If your professor wrote the book, READ THE BOOK - KNOW THE BOOK - YOU WILL BE TESTED ON IT. If you need to skip a class, skip the one where the prof wrote the textbook him/herself. I used to infuriate friends who attended every class and got a C -- "how did we get Cs and you got an A and hardly ever went to class?" Because the prof wrote the book, and I read every word like it was the Bible, assuming the prof would think each word was sacred.

If the prof didn't write the book, your butt better be in the seat, however.

Check out the opportunities available at your school to take a semester abroad. Many schools offer study at a foreign university for the same tuition as you're already paying at home. All you need is airfare, and money for a Eurail pass (and food on your travels).
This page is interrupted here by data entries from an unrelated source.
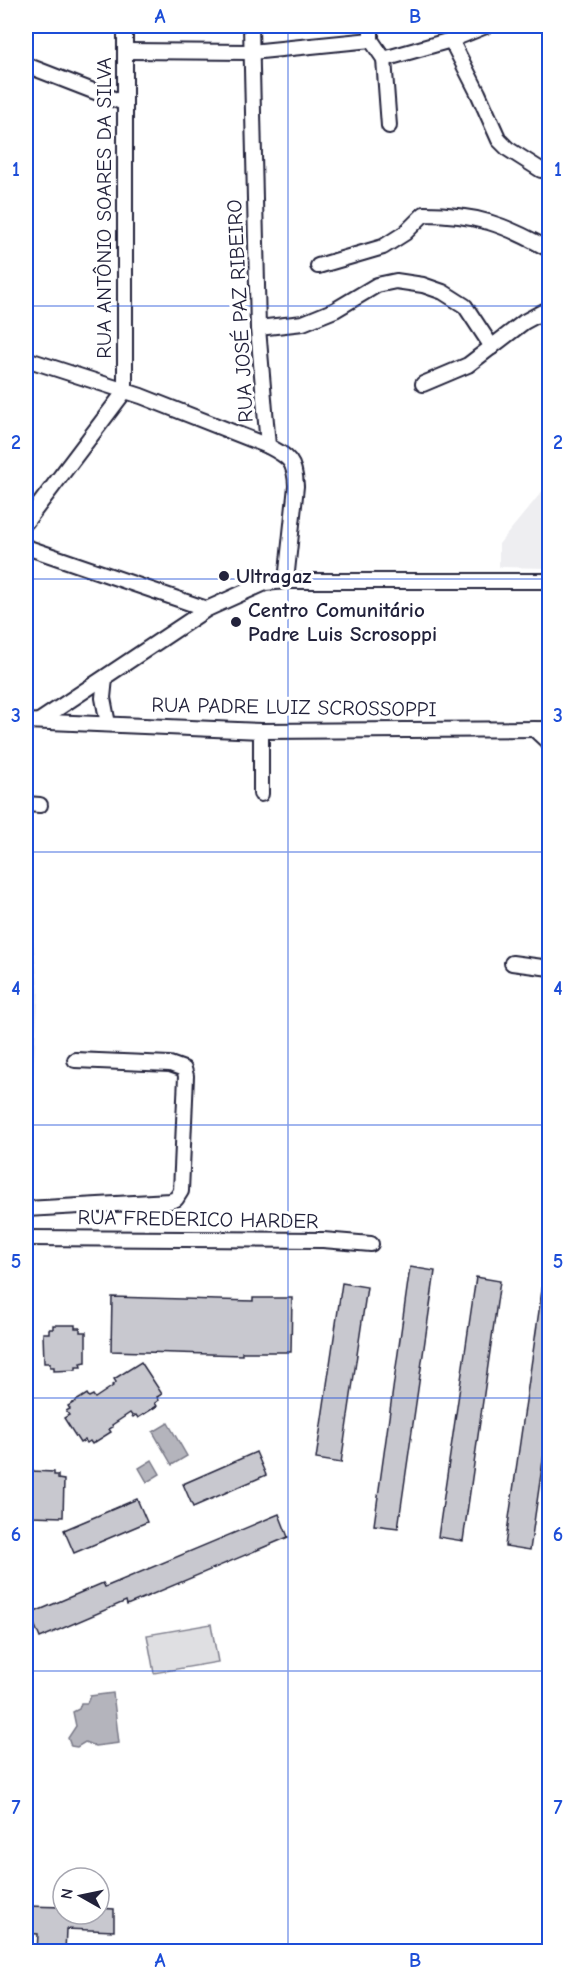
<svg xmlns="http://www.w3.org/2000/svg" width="575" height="1977" font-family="'Comic Neue',sans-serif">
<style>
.built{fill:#eeeef1}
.green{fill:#dfdfe2;stroke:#80808e;stroke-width:1.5}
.water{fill:#b4b4bc;stroke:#7a7a88;stroke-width:1.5}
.building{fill:#c8c8cf;stroke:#22223b;stroke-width:1.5}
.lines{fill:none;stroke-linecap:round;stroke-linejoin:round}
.minor-casing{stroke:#22223b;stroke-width:18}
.minor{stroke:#fff;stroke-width:14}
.grid{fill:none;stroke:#1d4ed8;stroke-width:1.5;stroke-opacity:0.55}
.poi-dot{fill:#22223b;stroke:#fff;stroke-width:2}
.labels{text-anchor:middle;stroke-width:6;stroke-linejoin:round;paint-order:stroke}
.street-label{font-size:21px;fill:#22223b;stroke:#fff}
.poi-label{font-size:21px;font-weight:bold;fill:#22223b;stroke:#fff;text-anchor:start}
.neatline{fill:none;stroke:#1d4ed8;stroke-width:2}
.grid-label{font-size:20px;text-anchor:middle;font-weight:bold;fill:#1d4ed8}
</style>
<rect width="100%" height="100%" fill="#fff"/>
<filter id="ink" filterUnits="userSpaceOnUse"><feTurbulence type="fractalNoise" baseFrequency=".0167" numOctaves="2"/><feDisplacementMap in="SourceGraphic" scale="12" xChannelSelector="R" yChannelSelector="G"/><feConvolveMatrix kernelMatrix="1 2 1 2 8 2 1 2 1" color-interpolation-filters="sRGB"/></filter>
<g filter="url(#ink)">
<g class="built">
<path d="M549,483V568L499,567V544Z"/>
<path d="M26,923L33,938L39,990L26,1177Z"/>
</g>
<path class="green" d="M211,1624L218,1662L154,1673L147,1635Z"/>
<g class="water">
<path d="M168,1423L187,1456L172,1465L153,1432Z"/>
<path d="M152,1460L160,1474L147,1482L139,1468Z"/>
<path d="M113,1693L119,1743L95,1746L85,1742L77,1747L71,1746L68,1738L76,1726L73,1712L79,1709L81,1703H87L90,1696Z"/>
</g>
<g class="building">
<path d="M410,1267L435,1271L398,1528L374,1525Z"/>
<path d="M476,1277L500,1281L463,1541L438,1537Z"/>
<path d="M342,1283L367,1287L341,1463L316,1459Z"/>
<path d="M543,1283L549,1284V1419L530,1550L505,1546Z"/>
<path d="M112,1297L253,1301V1298H292L291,1352H242V1355L111,1351Z"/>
<path d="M53,1325H75V1328H80V1332H86V1362L80,1363L81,1367H76V1370L54,1371V1367H50V1363H44L43,1333H49V1329H53Z"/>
<path d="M141,1362L162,1394L157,1397L159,1400L155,1403L157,1406L138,1418L136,1415L133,1417L130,1413L112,1425L113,1427L109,1429L111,1432L92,1444L90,1441L87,1443L85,1440L80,1443L64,1418L69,1415L66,1411L70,1409L68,1406L87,1394L89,1397L93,1395L95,1398L113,1386L112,1385L116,1382L114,1379Z"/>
<path d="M256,1452L266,1475L193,1507L183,1484Z"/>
<path d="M31,1471L54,1472V1475H58V1479L64,1480L63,1517L31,1516V1513H27L26,1479L27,1474L31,1475Z"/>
<path d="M137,1499L147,1522L74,1553L64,1530Z"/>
<path d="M279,1514L288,1537L127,1605L126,1601L40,1638L30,1614L103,1583L105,1587Z"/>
<path d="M26,1906L63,1907V1914H99V1908L114,1909V1931L66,1929L65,1952H37L38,1934L26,1933Z"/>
</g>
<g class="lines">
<defs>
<g id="minor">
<path d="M251,26L258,328L268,446"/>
<path d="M371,26V40L384,59L389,126"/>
<path d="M451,40L478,93L499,140L508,149L541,170"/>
<path d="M126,51L251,52L371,40"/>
<path d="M384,59L451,40L486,26"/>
<path d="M26,65L124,103"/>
<path d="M318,266L383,247L405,233L424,214C476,214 504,224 550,250"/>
<path d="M258,328L303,323L335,310L377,285L396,281L423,285L443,292L465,306L492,347"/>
<path d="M26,359L141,396L268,446C289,457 295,461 296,486L286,581"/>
<path d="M423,384L468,365L524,322L550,308"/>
<path d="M26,522L125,391V26"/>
<path d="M26,547L207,609"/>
<path d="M105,678L103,698L108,724"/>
<path d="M26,721L261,731L550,729"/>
<path d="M39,721L207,609L265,583L286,581H550"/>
<path d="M534,729L550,744"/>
<path d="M261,794V731"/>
<path d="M26,804L40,805"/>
<path d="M512,963L550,968"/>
<path d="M26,1209L170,1201L176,1199L181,1191L186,1076L184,1069L170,1064L75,1060"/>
<path d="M26,1238L323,1240L371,1244"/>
</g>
</defs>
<use href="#minor" class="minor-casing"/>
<use href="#minor" class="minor"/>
</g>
</g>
<path class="grid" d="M288,26V1952M26,306H550M26,579H550M26,852H550M26,1125H550M26,1398H550M26,1671H550"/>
<g class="poi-dot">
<circle cx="224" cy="576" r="6"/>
<circle cx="236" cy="622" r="6"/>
</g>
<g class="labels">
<g class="street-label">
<text transform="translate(104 208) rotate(-90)" y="7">RUA ANTÔNIO SOARES DA SILVA</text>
<text transform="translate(240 311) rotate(-93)" y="7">RUA JOSÉ PAZ RIBEIRO</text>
<text transform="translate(294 707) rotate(1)" y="7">RUA PADRE LUIZ SCROSSOPPI</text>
<text transform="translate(198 1219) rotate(1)" y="7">RUA FREDERICO HARDER</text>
</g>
<g class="poi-label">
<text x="236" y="583">Ultragaz</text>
<text x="248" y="617">Centro Comunitário<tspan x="248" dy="24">Padre Luis Scrosoppi</tspan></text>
</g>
</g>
<rect width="575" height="1977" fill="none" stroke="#fff" stroke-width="66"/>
<g transform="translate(81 1896) rotate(279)"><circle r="28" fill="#ffffff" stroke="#a7a7b1" stroke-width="1.5"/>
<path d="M0-4.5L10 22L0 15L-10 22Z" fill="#22223b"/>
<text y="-9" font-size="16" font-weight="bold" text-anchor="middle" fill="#22223b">N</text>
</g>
<rect x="33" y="33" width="509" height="1911" class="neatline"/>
<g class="grid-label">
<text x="160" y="23">A</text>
<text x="415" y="23">B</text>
<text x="16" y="176">1</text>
<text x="558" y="176">1</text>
<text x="16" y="449">2</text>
<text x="558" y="449">2</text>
<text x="16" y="722">3</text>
<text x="558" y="722">3</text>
<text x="16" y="995">4</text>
<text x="558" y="995">4</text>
<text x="16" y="1268">5</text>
<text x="558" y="1268">5</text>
<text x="16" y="1541">6</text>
<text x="558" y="1541">6</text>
<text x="16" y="1814">7</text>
<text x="558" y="1814">7</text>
<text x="160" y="1967">A</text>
<text x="415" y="1967">B</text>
</g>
</svg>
If you can't afford it, then you'll know to get TWO jobs over the summer so that you can. This is a lot of people's biggest regret about college - they they didn't get the opportunity to broaden their horizons and open their minds on the cheap. It makes for a truly educated person.

Join a professional organization (Marketing Club, etc.) in your major - you'll hear about the internships and jobs before everyone else.

Read up on the stats on STDs. If you heard about a lottery where you had a 40% of winning, you'd buy a ticket, right? Well, assume that you have an even-better chance of picking up a fertility-ruining or really damned annoying STD if you're hooking up without protection. I do a lot of work on herpes meds, and trust me, the stats are JAW-DROPPING.

If you want to be a party girl, be disciplined after dinner. While you're friends are hanging out, watching TV or whatever they do after dinner, hit the books, hit the computer. Do the reading, do the exercises, write the paper. Then go out to the Skeller that night with a clear conscience.

If the gym is a zoo, check out the pool. It's great excercise, and not nearly as mobbed as the weight or cardio machines. It's also very calming, and great for the posture. But don't get chlorine hair - wear a cap.